I20230712 21:38:28.807106 3744569 socket_trace_connector.cc:362] Initializing perf buffers with ncpus=16 and scaling_factor=0.375
I20230712 21:38:28.807139 3744569 socket_trace_connector.cc:351] Total perf buffer usage for kData buffers across all cpus: 267721600
I20230712 21:38:28.807169 3744569 socket_trace_connector.cc:351] Total perf buffer usage for kControl buffers across all cpus: 13212048
I20230712 21:38:28.876703 3744569 socket_trace_connector.cc:432] Number of perf buffers opened = 8
F20230712 21:38:28.917058 3744569 socket_trace_bpf_tables.cc:77] Check failed: _s.ok() Bad Status: Internal : Unable to find offset for binary /app/src/vizier/services/agent/pem/pem.runfiles/px/src/vizier/services/agent/pem/pem symbol  address 414c9215e9f0

The 0x414c9215e9f0 address above means our address converter utility believes the symbol exists at that position in stirling's binary.
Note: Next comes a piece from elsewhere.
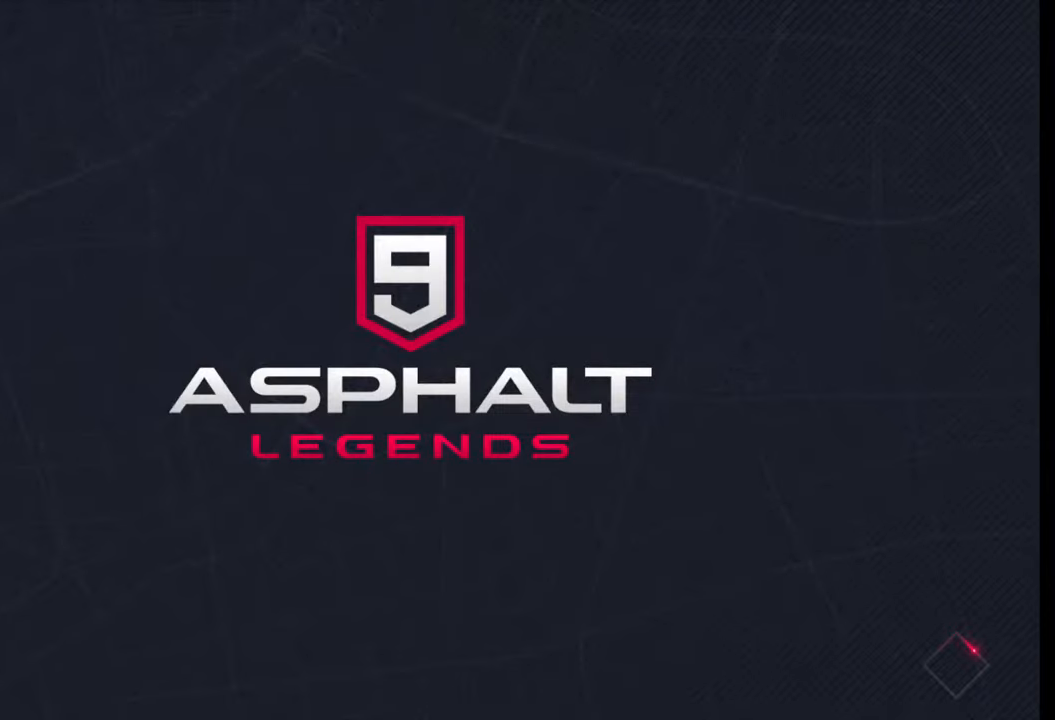
{"buttons": [], "left_stick": "center", "right_stick": "center", "events": [[350, "SQUARE", "down"], [450, "SQUARE", "up"]]}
This cannot be the case since the stirling is much smaller than the ~65TiB (0x414c9215e9f0 / 1024^4) that the value corresponds to.

To debug this, we collected the /proc/$pid/maps entries from the working and failing cases:

After comparing the memory maps between the two cases, it appears that the ElfAddressConverter::VirtualAddrToBinaryAddr should be identifying the offset as 0x55c583d2a000 instead of 0x152d04eb8000. This is occurring because the address translation function always returns the first virtual memory map found in /proc/$pid/maps. This seems to indicate that this assumption (copied below) is not always valid and the binary path must be used to find the correct map entry. It appears the dynamic loader is mapping the stirling executable segments to very different VMAs compared to other Pixie users.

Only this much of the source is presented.